Les statuts peuvent prévoir une durée déterminée ou non pour les fonctions de dirigeant ainsi que leur caractère renouvelable ou non. Par ailleurs le dirigeant est en principe librement révocable mais les statuts peuvent tempérer ce principe et aller jusqu’ à prévoir l’irrévocabilité qui n’est valable que si elle est prévue pour une période déterminée et non absolue. Le principe de libre révocabilité est aussi conditionné à l’absence d’abus c'est-à-dire au respect des droits de la défense (qui implique notamment de laisser à l’intéressé le temps d’organiser sa défense). Concernant la procédure, la révocation relève en principe de l’AG ordinaire mais peut aussi intervenir sur délibération du CA si les statuts le prévoient. Si elle est décidée, la révocation n’ouvre droit à aucune indemnité (en cas d’abus des dommages-intérêts peuvent être obtenus). La fin des fonctions du dirigeant peut aussi prendre la forme d’une démission : elle peut être volontaire (aucune justification nécessaire, respect d’un préavis, absence d’acceptation par l’association pour effectivité) mais non intempestive ou manifestant une volonté de nuire.

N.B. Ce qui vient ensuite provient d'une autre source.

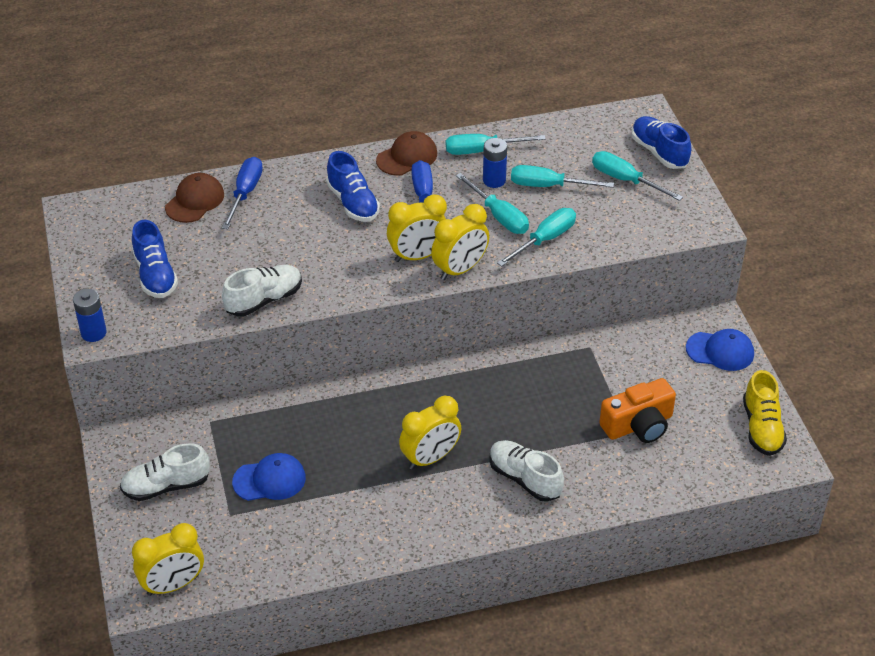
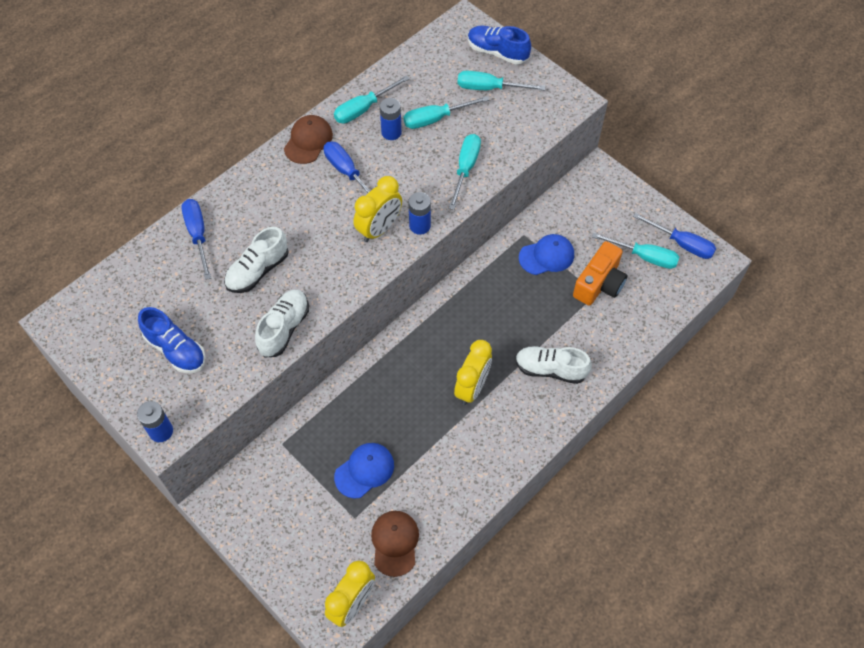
camera: 30 degrees left, 15 degrees up
(166, 486) = (287, 520): white shoe -> white shoe (258, 270)
(195, 201) = (159, 262): brown cap -> brown cap (395, 543)
(353, 203) = (294, 203): blue shoe -> none
(460, 269) = (420, 226): yellow clock -> blue battery
(499, 216) = (417, 163): turquoise screwdriver -> turquoise screwdriver (644, 256)
(720, 351) = (615, 194): blue cap -> blue cap (547, 256)
(761, 427) = (681, 244): yellow shoe -> blue screwdriver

Existe aussi la démission d’office qui intervient lorsque les statuts prévoient des conditions particulières aux fonctions de dirigeant et qui ne sont plus remplies. La démission peut enfin être forcée : le dirigeant est considéré démissionnaire de plein droit s’il est visé par une interdiction de gérer, une faillite personnelle, une incapacité totale ou l’exercice d’une autre activité incompatible.